■ **Texto fornecido**:
:::::

Mulheres-mães protagonistas da própria história

Oração e Rancor

Compartilhe esse artigo

“Oração para desaparecer” e “Mas não guardo rancor”.  À primeira vista, sem interseções, a não ser minha leitura quase paralela e terem sido escritos por mulheres cearenses. 

As protagonistas, narradoras em primeira pessoa, também mulheres. Uma, cearense, sem memória, aparecida no interior de Portugal. A outra, curitibana, escolhe viver na França e trabalhar com arte. Ambas em busca de si mesmas e num acerto de contas com a vida. 

Socorro Acioli, com sua narrativa doce, permeada por lendas, portuguesas, indígenas, brasileiras, vai descortinando a história da personagem pouco a pouco, desenterrando, desanuviando. 

Rhayna Ellery, num ritmo frenético, cáustico, sem qualquer palavra em excesso, vai da infância à juventude da narradora em poucas páginas. 

As duas, literal ou simbolicamente, abandonadas pelas mães biológicas. Não se sabe de seus pais. 

A de Socorro é adotada e amada pelos Tremembés, por sua Xamã, a líder do grupo.

:::::

■ **O que se pede**:
1 - As afirmações (a), (b) e (c) concordam com o texto sobre os dois livros? Responda sim ou não a cada uma e cite as palavras do texto que decidem. (a) As duas protagonistas narram em primeira pessoa. (b) A narrativa de Rhayna Ellery tem ritmo lento. (c) Sabe-se quem são os pais das protagonistas.
2 - Segundo o texto sobre os dois livros, quem adota a protagonista de Socorro Acioli?

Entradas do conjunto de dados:
:::::

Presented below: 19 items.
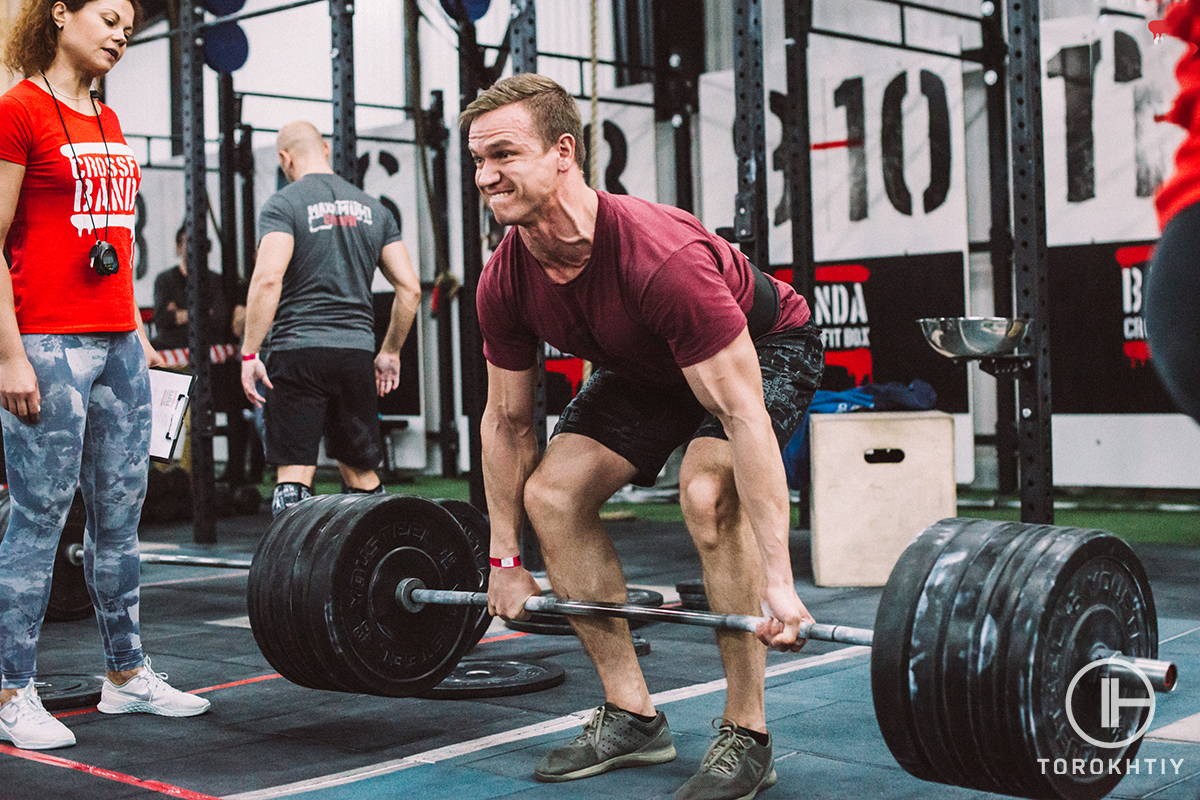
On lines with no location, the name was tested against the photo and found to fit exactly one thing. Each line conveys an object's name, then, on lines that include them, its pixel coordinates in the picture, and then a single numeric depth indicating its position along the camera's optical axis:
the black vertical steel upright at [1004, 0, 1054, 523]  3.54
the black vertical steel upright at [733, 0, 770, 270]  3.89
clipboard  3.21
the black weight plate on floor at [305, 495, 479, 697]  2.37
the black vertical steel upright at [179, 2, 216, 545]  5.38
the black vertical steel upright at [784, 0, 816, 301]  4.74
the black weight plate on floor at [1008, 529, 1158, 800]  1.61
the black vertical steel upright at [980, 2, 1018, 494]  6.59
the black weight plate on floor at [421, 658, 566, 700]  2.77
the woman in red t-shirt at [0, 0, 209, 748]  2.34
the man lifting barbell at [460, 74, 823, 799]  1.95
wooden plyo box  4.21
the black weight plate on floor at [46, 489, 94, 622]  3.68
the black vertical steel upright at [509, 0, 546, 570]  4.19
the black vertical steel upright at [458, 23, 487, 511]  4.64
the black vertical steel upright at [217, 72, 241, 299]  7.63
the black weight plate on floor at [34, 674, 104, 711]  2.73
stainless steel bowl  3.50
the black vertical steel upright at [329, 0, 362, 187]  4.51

:::::

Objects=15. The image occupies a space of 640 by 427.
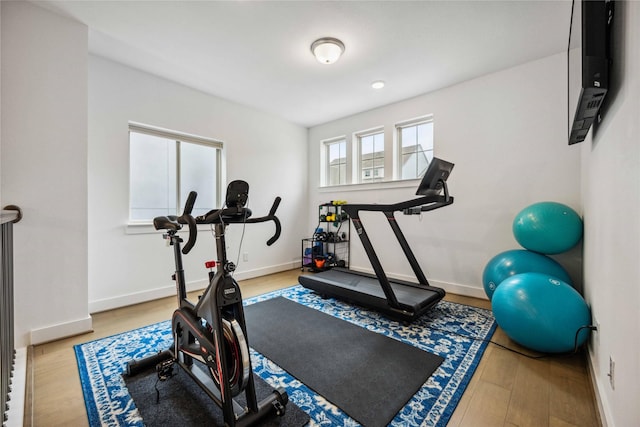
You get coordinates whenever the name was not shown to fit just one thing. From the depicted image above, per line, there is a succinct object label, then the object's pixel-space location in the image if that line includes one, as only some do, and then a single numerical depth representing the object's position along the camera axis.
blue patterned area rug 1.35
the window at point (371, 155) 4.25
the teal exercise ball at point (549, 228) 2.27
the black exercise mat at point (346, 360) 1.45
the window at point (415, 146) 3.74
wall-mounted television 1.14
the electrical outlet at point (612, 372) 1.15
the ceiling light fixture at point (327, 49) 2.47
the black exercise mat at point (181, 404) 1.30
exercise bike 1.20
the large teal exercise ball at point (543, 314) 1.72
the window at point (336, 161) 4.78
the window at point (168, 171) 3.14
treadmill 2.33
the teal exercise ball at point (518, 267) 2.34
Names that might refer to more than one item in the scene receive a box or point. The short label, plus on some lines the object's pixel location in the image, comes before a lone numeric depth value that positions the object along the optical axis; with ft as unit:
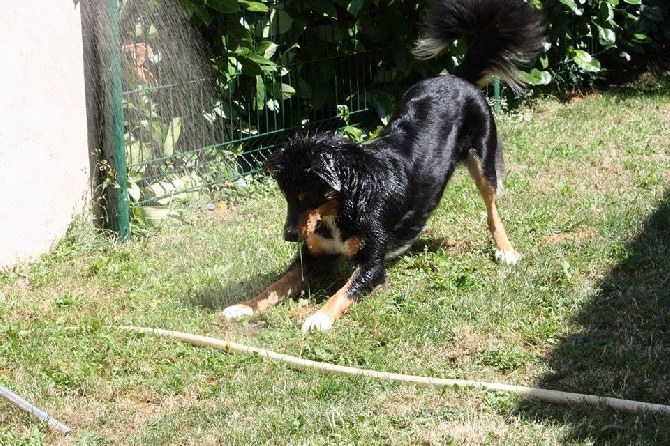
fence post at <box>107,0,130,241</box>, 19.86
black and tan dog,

:::::

■ **Respostas numeradas**:
1 -
(a) Sim: "As protagonistas, narradoras em primeira pessoa, também mulheres."
(b) Não: "num ritmo frenético, cáustico, sem qualquer palavra em excesso"
(c) Não: "Não se sabe de seus pais."

2 - Os Tremembés, e também sua Xamã, a líder do grupo.